PROBLEM TO SOLVE:
The output is the lines below from the one with "organisation<sup>35</sup> / / | | | |" through the one with "<sup>35</sup> Or an", both included, printed exactly and with no other line.

==========

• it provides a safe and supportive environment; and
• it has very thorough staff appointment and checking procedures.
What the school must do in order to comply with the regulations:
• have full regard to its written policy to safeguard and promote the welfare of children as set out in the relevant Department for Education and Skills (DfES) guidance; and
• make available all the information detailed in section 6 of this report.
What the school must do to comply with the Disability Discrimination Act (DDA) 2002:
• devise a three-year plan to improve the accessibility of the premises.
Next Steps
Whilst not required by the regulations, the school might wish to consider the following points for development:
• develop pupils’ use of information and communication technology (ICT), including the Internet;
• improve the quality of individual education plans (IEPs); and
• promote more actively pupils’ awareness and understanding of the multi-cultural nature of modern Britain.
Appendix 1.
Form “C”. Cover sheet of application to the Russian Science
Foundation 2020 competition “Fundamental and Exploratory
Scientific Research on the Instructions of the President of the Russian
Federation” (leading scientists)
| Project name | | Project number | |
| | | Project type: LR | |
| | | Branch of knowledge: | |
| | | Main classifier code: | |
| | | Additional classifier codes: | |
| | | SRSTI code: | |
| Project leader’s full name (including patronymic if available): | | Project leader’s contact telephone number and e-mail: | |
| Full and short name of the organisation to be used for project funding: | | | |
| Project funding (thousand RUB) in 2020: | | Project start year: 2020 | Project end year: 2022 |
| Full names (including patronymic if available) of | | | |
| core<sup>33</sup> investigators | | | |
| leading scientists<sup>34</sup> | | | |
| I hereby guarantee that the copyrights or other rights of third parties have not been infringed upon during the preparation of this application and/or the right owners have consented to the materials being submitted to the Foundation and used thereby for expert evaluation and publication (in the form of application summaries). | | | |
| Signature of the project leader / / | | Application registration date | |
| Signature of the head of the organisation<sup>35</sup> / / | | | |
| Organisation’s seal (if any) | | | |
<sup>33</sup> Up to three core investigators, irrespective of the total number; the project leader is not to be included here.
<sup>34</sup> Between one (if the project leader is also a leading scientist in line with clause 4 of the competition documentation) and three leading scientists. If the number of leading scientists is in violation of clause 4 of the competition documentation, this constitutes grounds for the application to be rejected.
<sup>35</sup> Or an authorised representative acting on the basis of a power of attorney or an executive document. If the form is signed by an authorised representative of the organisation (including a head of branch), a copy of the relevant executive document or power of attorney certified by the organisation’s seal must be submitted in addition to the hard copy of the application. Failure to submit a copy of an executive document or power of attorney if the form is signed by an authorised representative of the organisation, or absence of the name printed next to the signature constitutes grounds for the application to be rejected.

==========

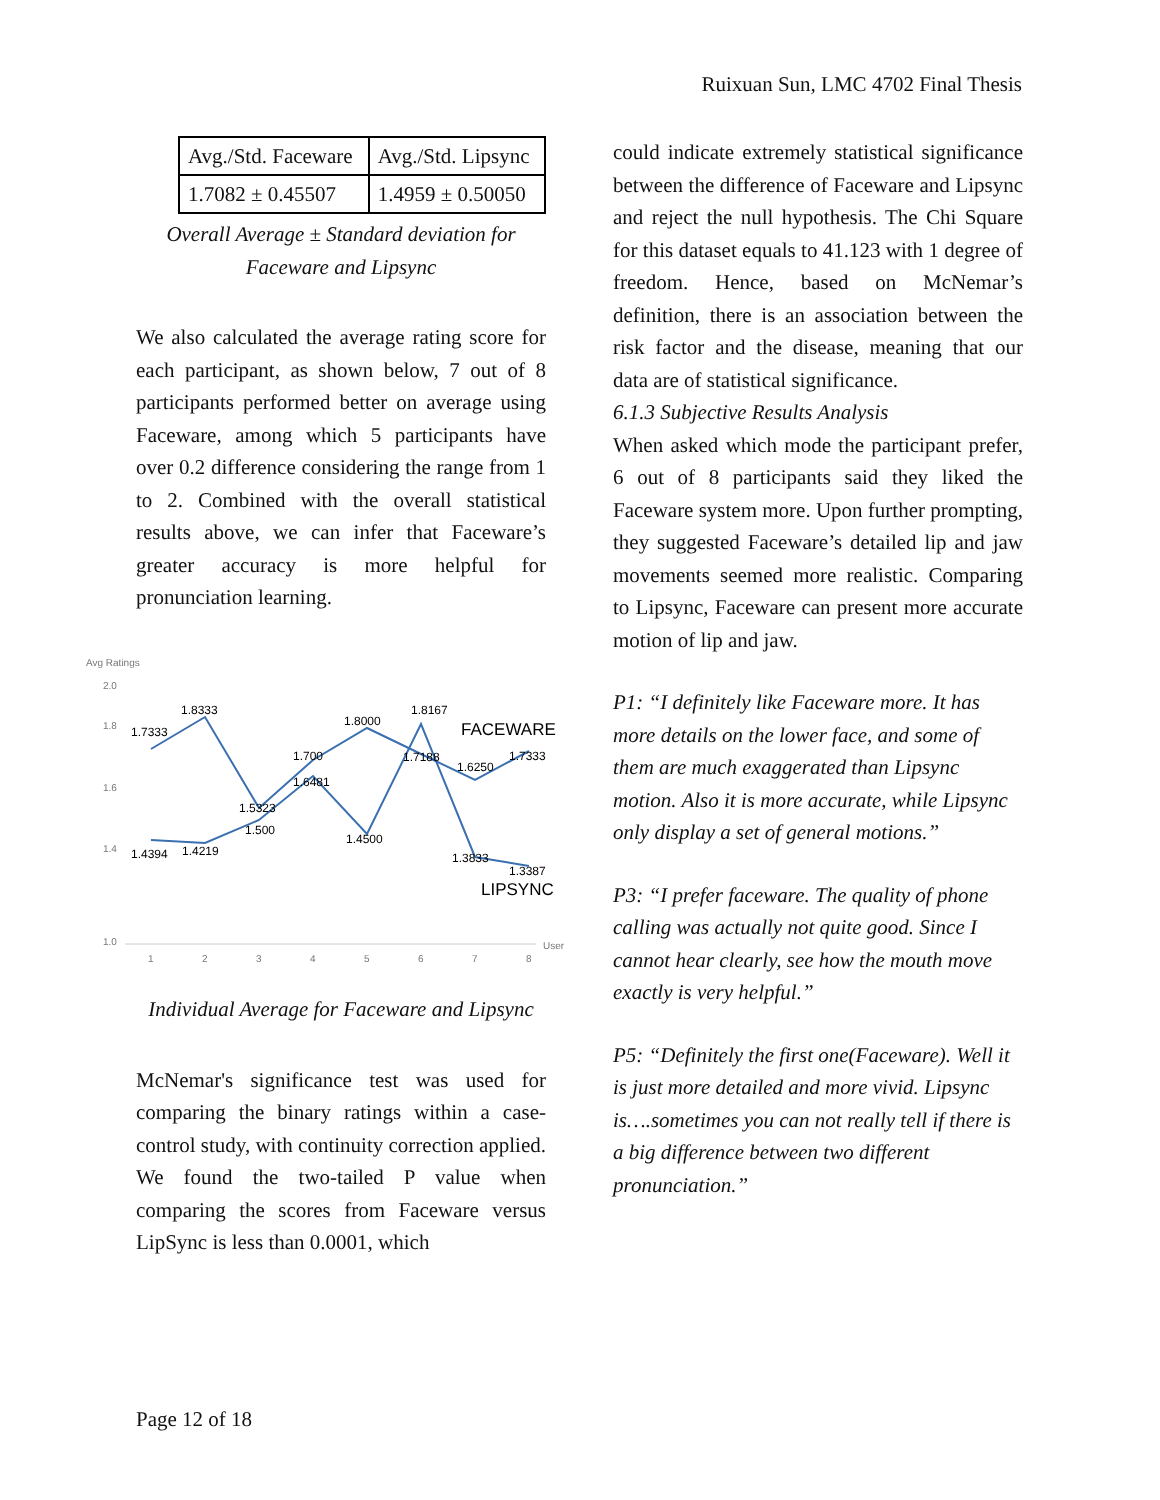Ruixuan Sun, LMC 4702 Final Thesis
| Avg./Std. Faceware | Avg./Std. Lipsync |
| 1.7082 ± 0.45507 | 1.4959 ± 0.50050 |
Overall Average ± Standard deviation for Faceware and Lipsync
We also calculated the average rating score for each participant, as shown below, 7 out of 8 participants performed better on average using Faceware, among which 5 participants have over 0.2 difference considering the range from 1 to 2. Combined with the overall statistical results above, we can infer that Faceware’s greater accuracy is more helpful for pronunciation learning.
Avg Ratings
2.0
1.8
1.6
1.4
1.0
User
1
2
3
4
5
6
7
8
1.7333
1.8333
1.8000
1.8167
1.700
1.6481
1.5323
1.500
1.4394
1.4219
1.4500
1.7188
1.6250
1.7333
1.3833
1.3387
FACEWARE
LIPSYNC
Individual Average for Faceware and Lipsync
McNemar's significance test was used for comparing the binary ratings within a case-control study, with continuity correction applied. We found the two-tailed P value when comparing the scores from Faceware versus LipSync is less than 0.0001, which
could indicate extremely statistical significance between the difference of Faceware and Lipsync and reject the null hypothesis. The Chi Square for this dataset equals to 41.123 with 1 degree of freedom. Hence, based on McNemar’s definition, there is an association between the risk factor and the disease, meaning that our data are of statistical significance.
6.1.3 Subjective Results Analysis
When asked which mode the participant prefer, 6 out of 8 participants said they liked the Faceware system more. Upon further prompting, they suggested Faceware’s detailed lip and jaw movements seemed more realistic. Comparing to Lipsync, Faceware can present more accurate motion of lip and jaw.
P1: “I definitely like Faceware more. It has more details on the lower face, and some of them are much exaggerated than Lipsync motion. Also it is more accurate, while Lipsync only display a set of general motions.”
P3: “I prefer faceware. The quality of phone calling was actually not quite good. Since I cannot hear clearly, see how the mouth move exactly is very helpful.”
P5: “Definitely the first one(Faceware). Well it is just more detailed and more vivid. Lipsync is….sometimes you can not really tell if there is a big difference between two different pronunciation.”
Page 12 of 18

==========

SOLUTION TO THIS EXERCISE:
| Signature of the head of the organisation<sup>35</sup> / / | | | |
| Organisation’s seal (if any) | | | |
<sup>33</sup> Up to three core investigators, irrespective of the total number; the project leader is not to be included here.
<sup>34</sup> Between one (if the project leader is also a leading scientist in line with clause 4 of the competition documentation) and three leading scientists. If the number of leading scientists is in violation of clause 4 of the competition documentation, this constitutes grounds for the application to be rejected.
<sup>35</sup> Or an authorised representative acting on the basis of a power of attorney or an executive document. If the form is signed by an authorised representative of the organisation (including a head of branch), a copy of the relevant executive document or power of attorney certified by the organisation’s seal must be submitted in addition to the hard copy of the application. Failure to submit a copy of an executive document or power of attorney if the form is signed by an authorised representative of the organisation, or absence of the name printed next to the signature constitutes grounds for the application to be rejected.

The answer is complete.